# [Your objective]
Check every line of the entries below for the word "none", and copy the ones that have it.

# [Data to examine]

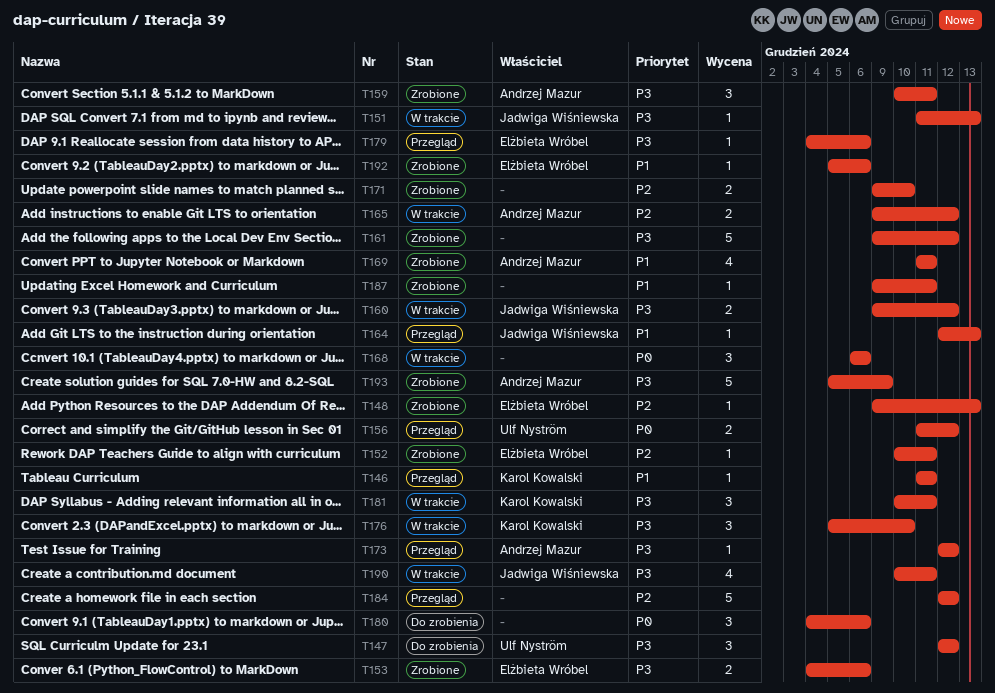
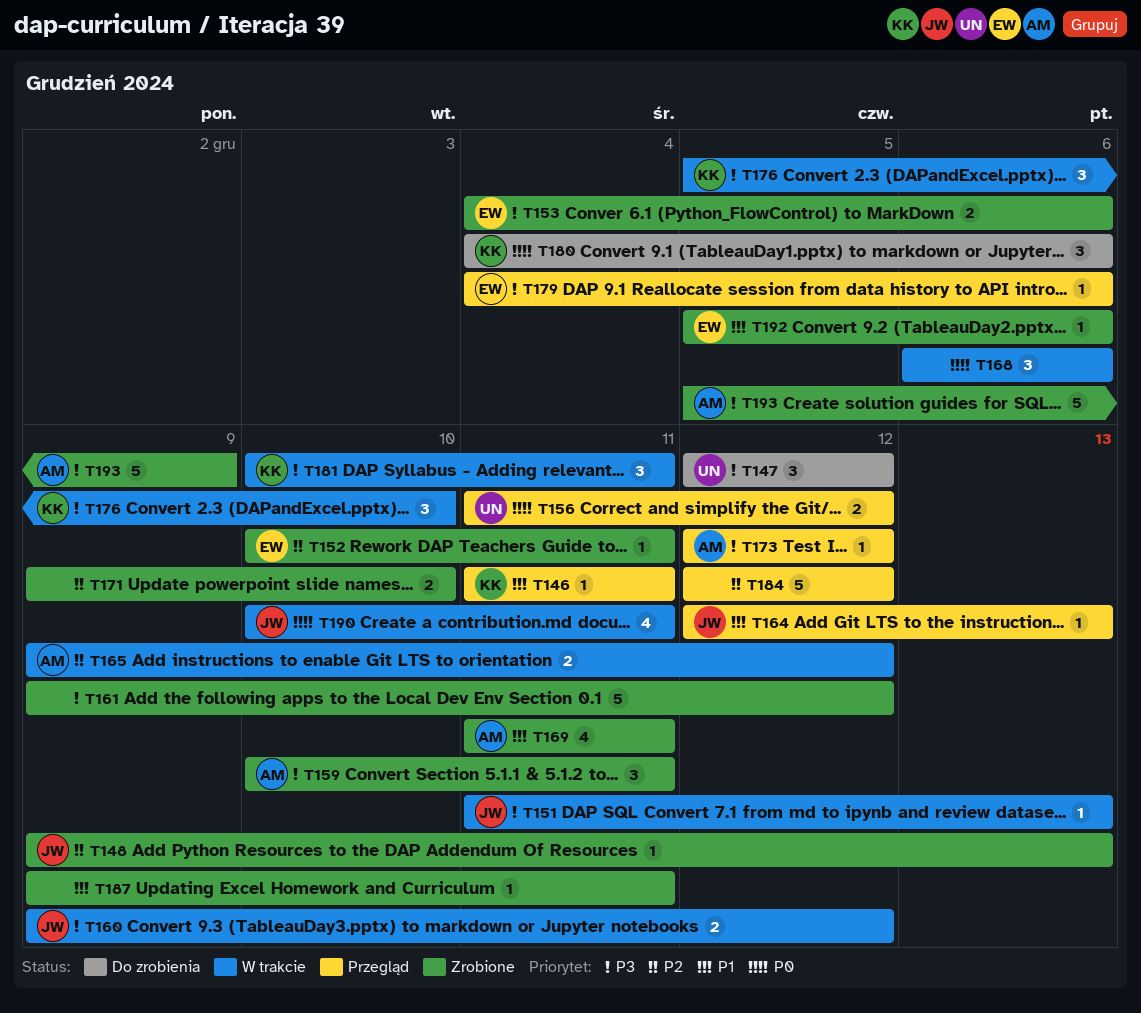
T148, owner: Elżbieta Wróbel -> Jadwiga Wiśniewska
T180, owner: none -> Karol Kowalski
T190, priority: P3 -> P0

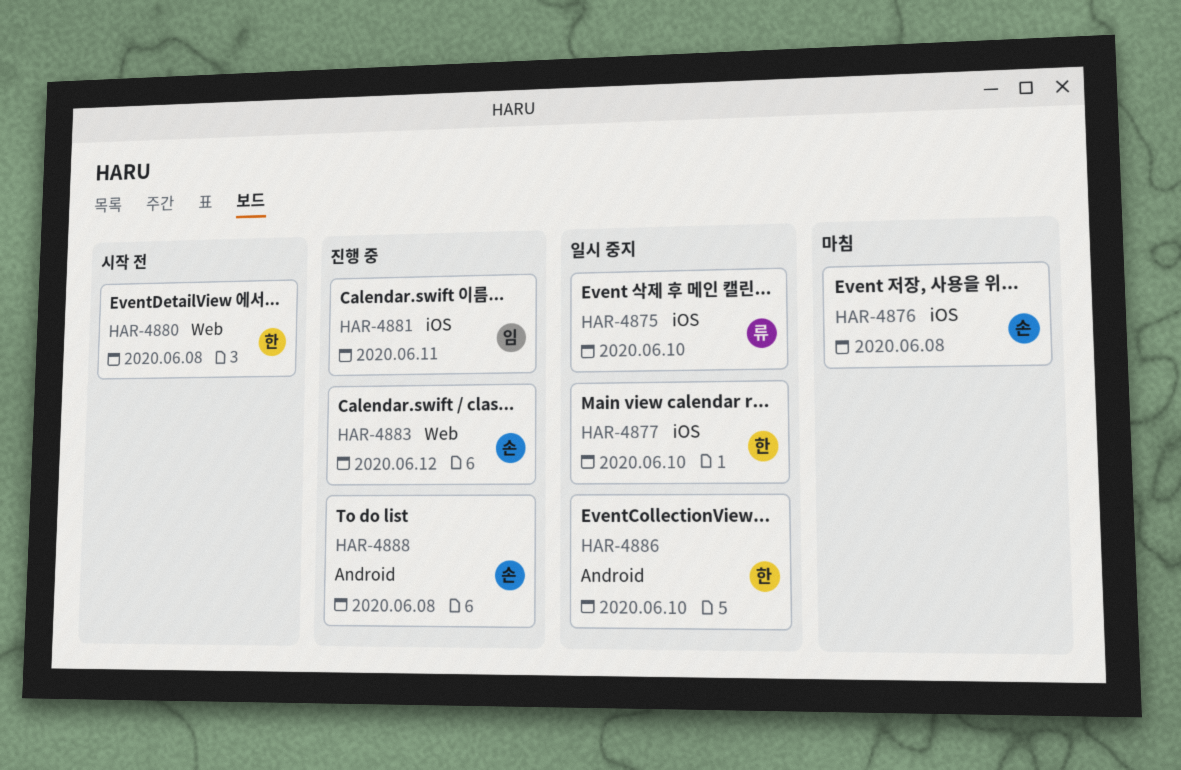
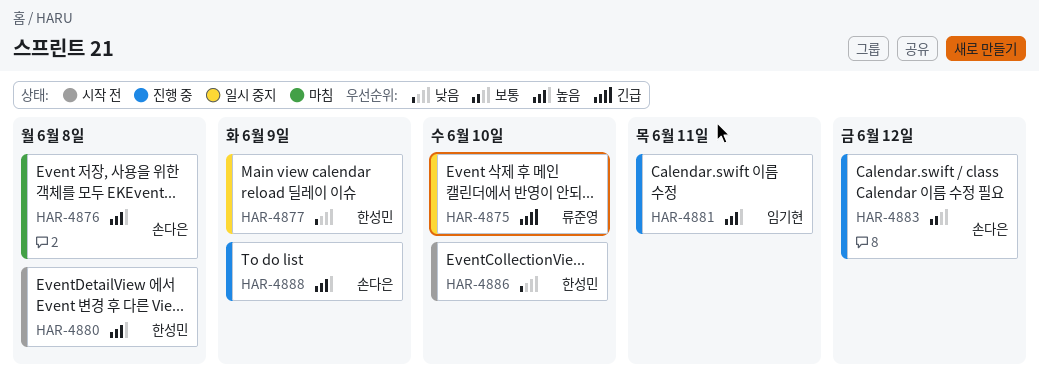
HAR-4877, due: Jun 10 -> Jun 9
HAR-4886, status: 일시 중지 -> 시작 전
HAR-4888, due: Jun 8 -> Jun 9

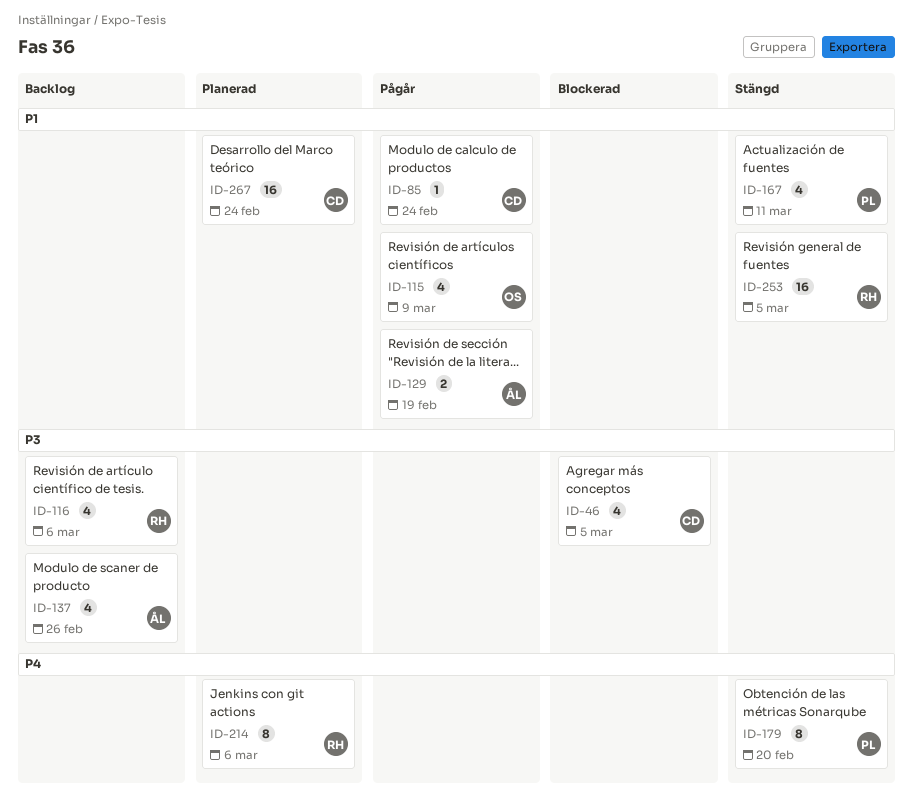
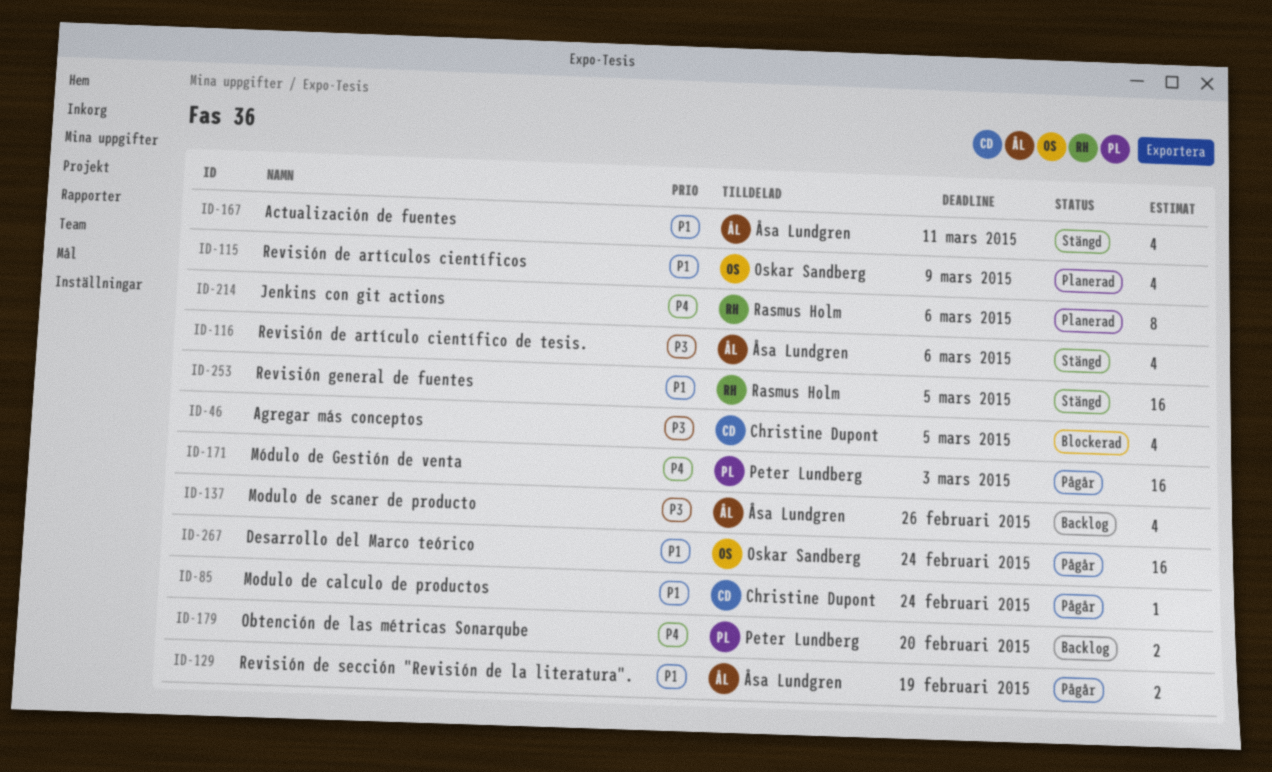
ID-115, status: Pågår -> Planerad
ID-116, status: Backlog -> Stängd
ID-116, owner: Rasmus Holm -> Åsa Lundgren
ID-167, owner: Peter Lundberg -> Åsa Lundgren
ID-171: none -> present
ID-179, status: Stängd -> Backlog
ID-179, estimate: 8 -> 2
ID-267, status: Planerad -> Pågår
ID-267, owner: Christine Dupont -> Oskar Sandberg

# [Response area]
T180, owner: none -> Karol Kowalski
ID-171: none -> present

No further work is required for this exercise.